Passage:
Rany: Apparently the Royals are determined to turn 135 years of professional baseball tradition on its head. They're doing even the off-the-field stuff completely ass-backwards. Adding seats? The latest meme in baseball among well-run teams is to decrease the number of seats available; the Athletics have tarped off their entire upper deck. Why? As this article points out, by lowering the supply of seats, you may actually increase demand because fans won't have the security blanket of knowing there will always be tickets available at the last moment, and so they may commit to buying tickets well in advance.

The only exception to the rule is in Boston, where the Red Sox could move their games to Foxborough and sell out every game, so adding a few hundred seats here and there to extract as much revenue as possible is understandable.

# I remember when Stodolka was drafted, and scouts were saying that he could be a third- or fourth-round pick as a hitter. Knowing that he would be drafted by the Royals, I should have counted on that piece of information becoming relevant once his pitching career inevitably got snuffed out. Anyway, through five games he's hitting .353/.400/.765, leading the regulars in OPS! Of course, it's High Desert. It's still a sweet piece of hitting for someone who hadn't swung a bat in anger in six years.
# I really wish I had collected all of Buddy Bell's quotes since he was hired. I don't think he's a stupid man, but he says some of the most stupid non-sequiturs I've ever heard. After Thursday's loss to the Yankees, he said, "This is a good time to get out of here."

Really, Sherlock? It's a good time to leave after you've been lost your 12th, 13th, and 14th straight games at Yankee Stadium? Me, I would have said it was a good time to leave the moment the plane touched down in New York. But that's just me.
# Speaking of ex-Royals, I got the shock of the season last week when Joe Sheehan sent me this email...

"Remember that NASA draft [a Strat-O-Mmatic league we've both been in since the early 90s] when you kept changing your nick to all these random Royals pitching prospects, none of whom turned into anything?

I just watched Ken Ray throw a 1-2-3 inning at the Giants, including making Barry Bonds look bad."

Given material:
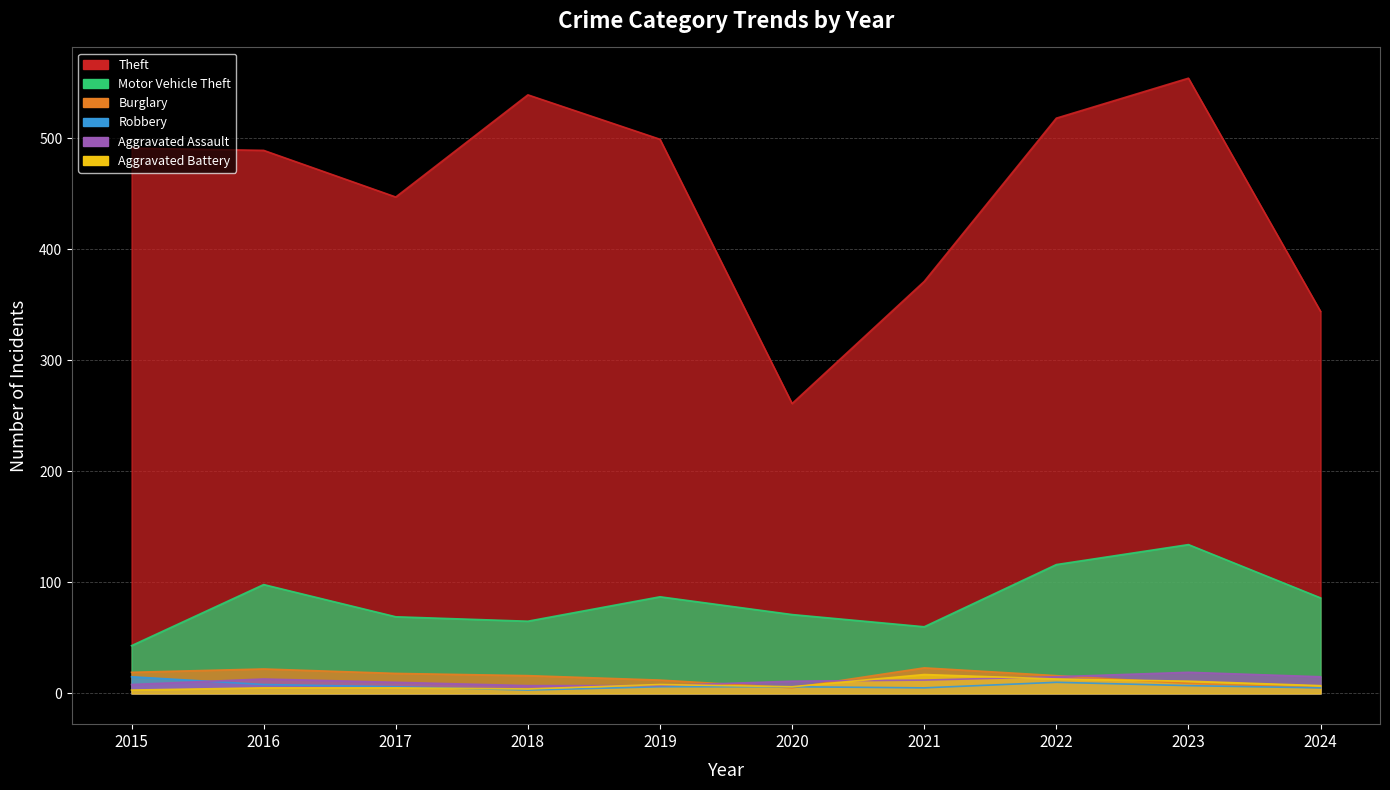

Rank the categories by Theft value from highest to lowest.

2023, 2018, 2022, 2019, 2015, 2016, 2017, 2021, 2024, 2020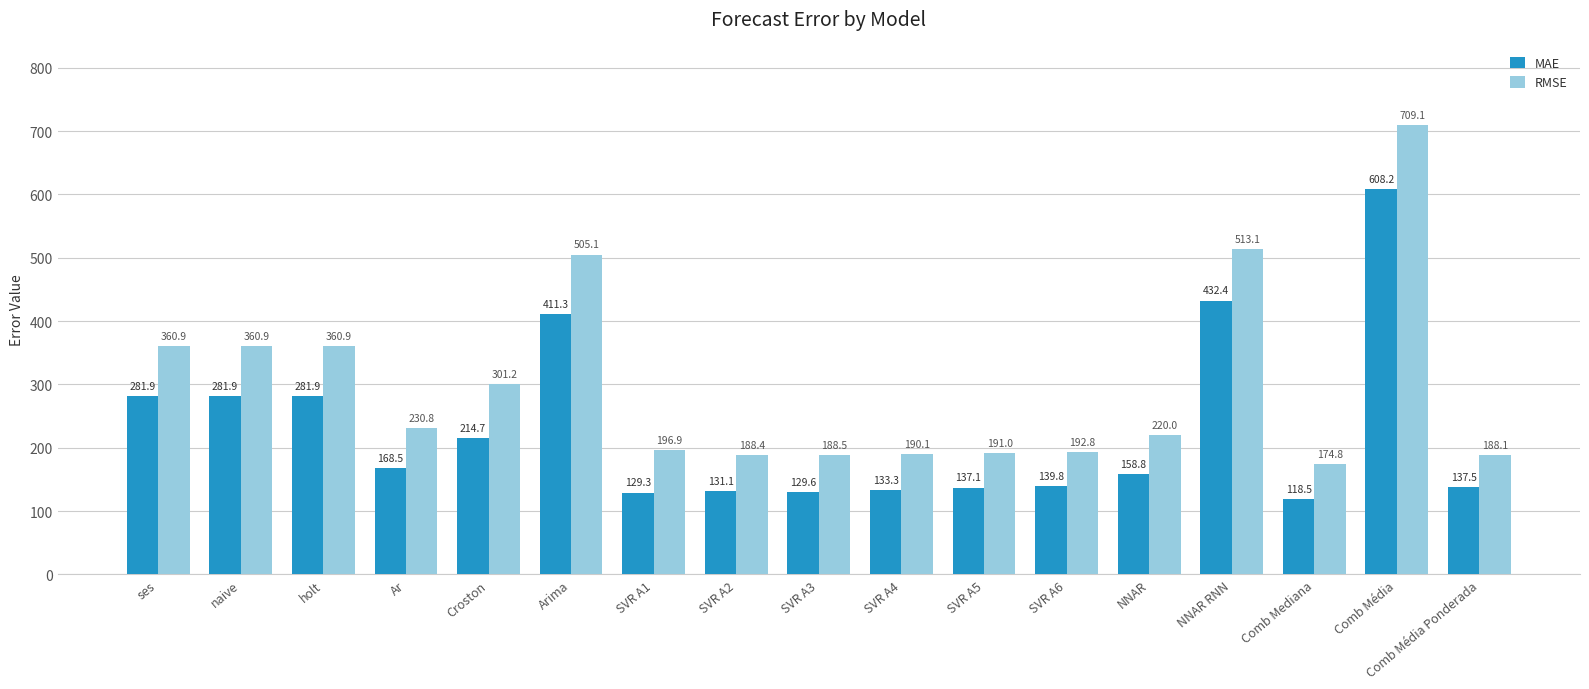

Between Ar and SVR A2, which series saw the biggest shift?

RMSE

Your objective: Reproduce the stretch of the baseball commentary from "Really, Sherlock? It's" through "turned into anything?" word for word. The material comes from a separate source unrelated to the baseball commentary.

Response:
Really, Sherlock? It's a good time to leave after you've been lost your 12th, 13th, and 14th straight games at Yankee Stadium? Me, I would have said it was a good time to leave the moment the plane touched down in New York. But that's just me.
# Speaking of ex-Royals, I got the shock of the season last week when Joe Sheehan sent me this email...

"Remember that NASA draft [a Strat-O-Mmatic league we've both been in since the early 90s] when you kept changing your nick to all these random Royals pitching prospects, none of whom turned into anything?